Amine groups of proteins, in particular hemoglobin, combine with CO2 to form carbamino compounds. But the ability of deoxygenated hemoglobin to bind CO2 is much higher than that of oxygenated hemoglobin, as can be shown with Formula 2 (below). Thus, oxygen induces a rightward shift of the CO2 dissociation curve and this is known as the Haldane effect. A rightward shift in the CO2 dissociation curve will increase PaCO2, which normally is excreted through elevated minute ventilation, normalizing PaCO2. However, in patients with severe COPD, who are unable to increase minute ventilation, the Haldane effect will increase PaCO2. Indeed, in the study by Aubier and colleagues [4], the Haldane effect explained ± 25% of the total PaCO2 increase due to O2 administration. Formula 2 is HbCO2 ↔ O2 × HbO2 + PaCO2, where HbCO2 is carbaminohemoglobin and HbO2 is oxyhemoglobin.

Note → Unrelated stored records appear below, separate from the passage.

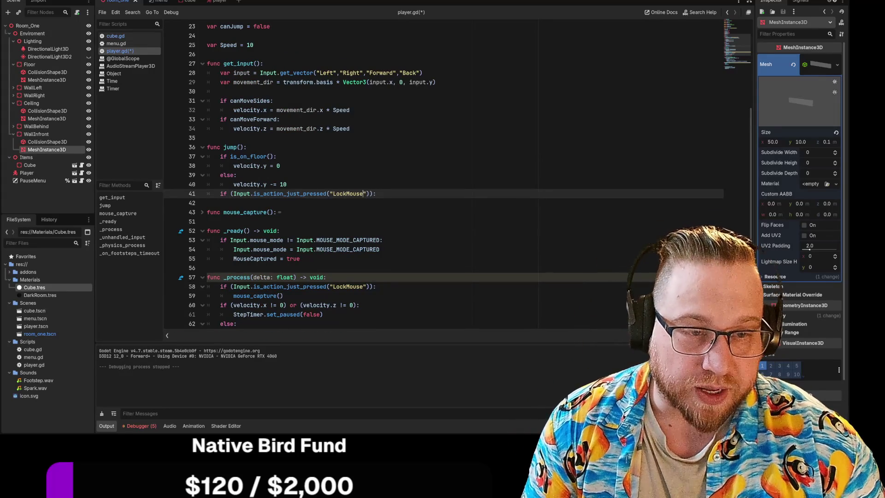
key(BackSpace)
key(BackSpace)
key(BackSpace)
text(Jump)
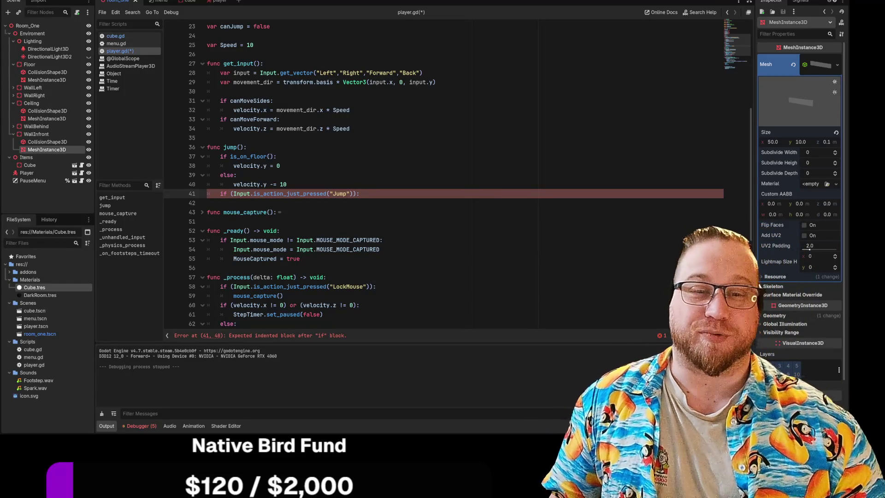
key(Return)
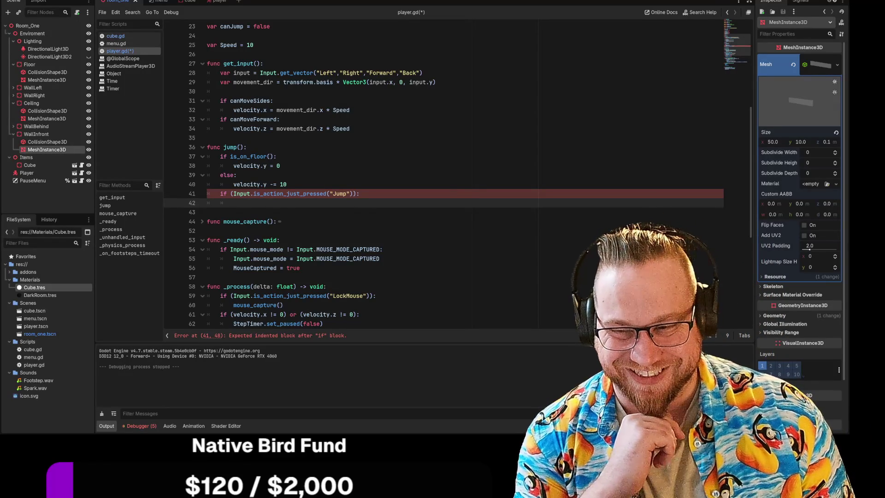
Step: Duplicate the velocity.y -= 10 line beneath the Jump check on line 42
mouse_move(244, 184)
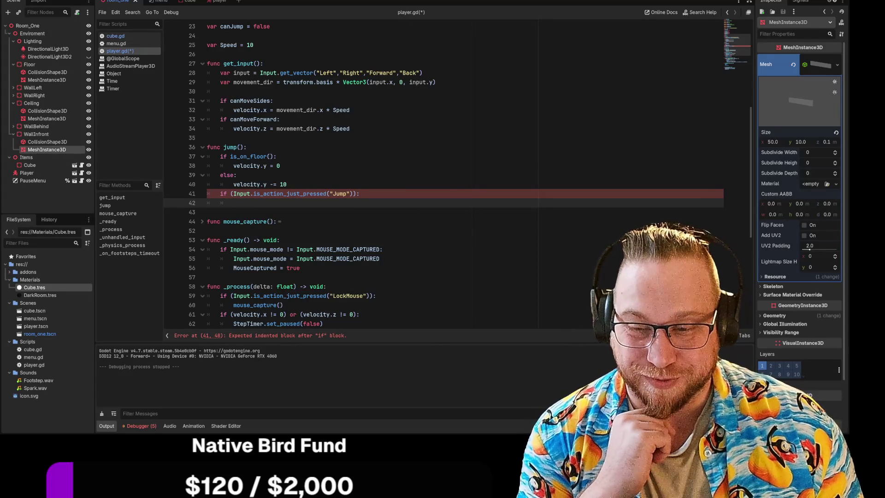
key(Up)
key(Up)
key(shift+End)
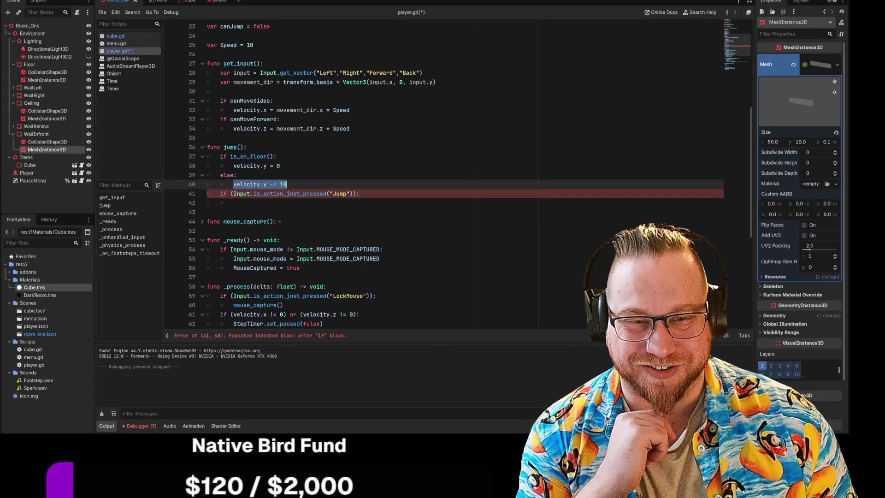
right_click(275, 184)
click(295, 221)
key(Down)
key(Down)
key(ctrl+v)
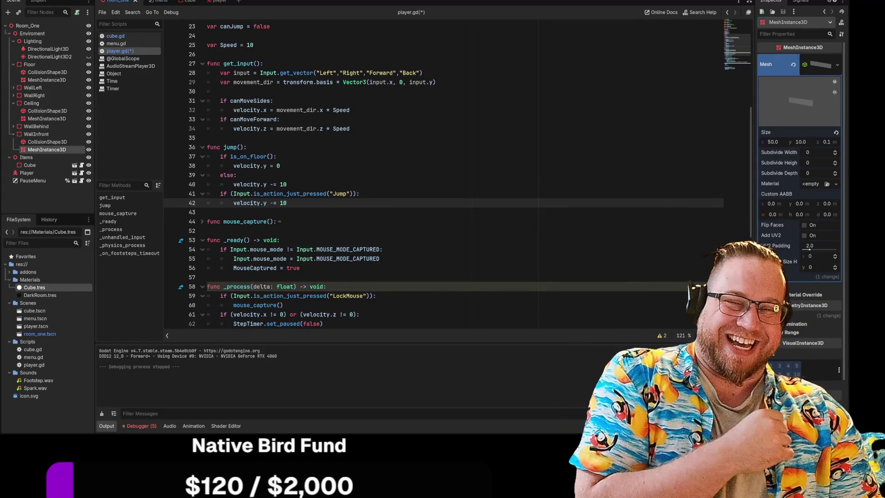
Step: Change the pasted line to velocity.y = 20, then save and run the game
click(273, 203)
key(BackSpace)
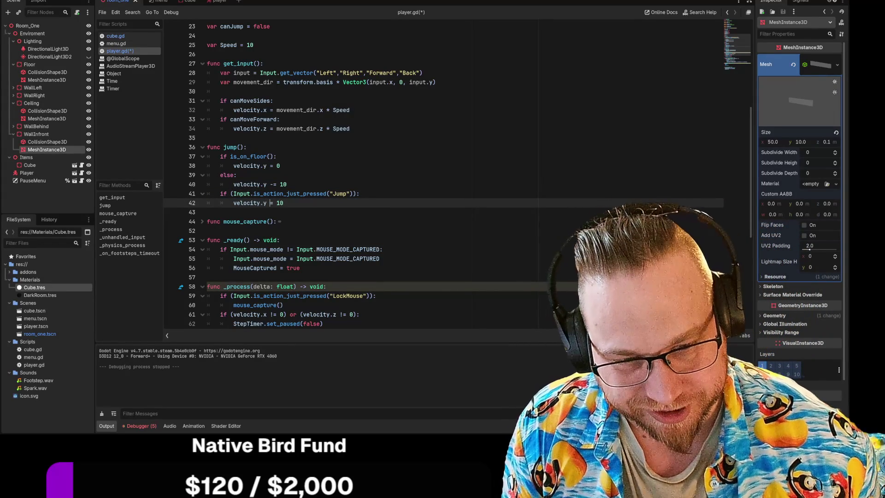
click(280, 203)
key(BackSpace)
text(2)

Safe oxygen administration

Patients most susceptible to oxygen-induced hypercapnia are those with the most severe hypoxemia. How can oxygen-induced hypercapnia be avoided without withholding oxygen therapy from these hypoxemic patients? Administration of high-flow oxygen concentrations has been associated with higher mortality in comparison with a more tailored approach of oxygen therapy [810]. Some data, including those of a randomized controlled trial, provide evidence for the best strategy in patients with an acute exacerbation of COPD [11]. These data show that a titrated oxygen administration to achieve an oxygen saturation of between the 88% to 92% compared with higher saturations results in less respiratory acidosis and better outcome. This is in accordance with the British Thoracic Society guideline for oxygen therapy in patients with COPD [12].

Conclusions

In patients with COPD, hypoxic pulmonary vasoconstriction is the most efficient way to alter the Va/Q ratios to improve gas exchange. This physiological mechanism is counteracted by oxygen therapy and accounts for the largest increase of oxygen-induced hypercapnia. A titrated oxygen therapy to achieve saturations of 88% to 92% is recommended in patients with an acute exacerbation of COPD to avoid hypoxemia and reduce the risk of oxygen-induced hypercapnia.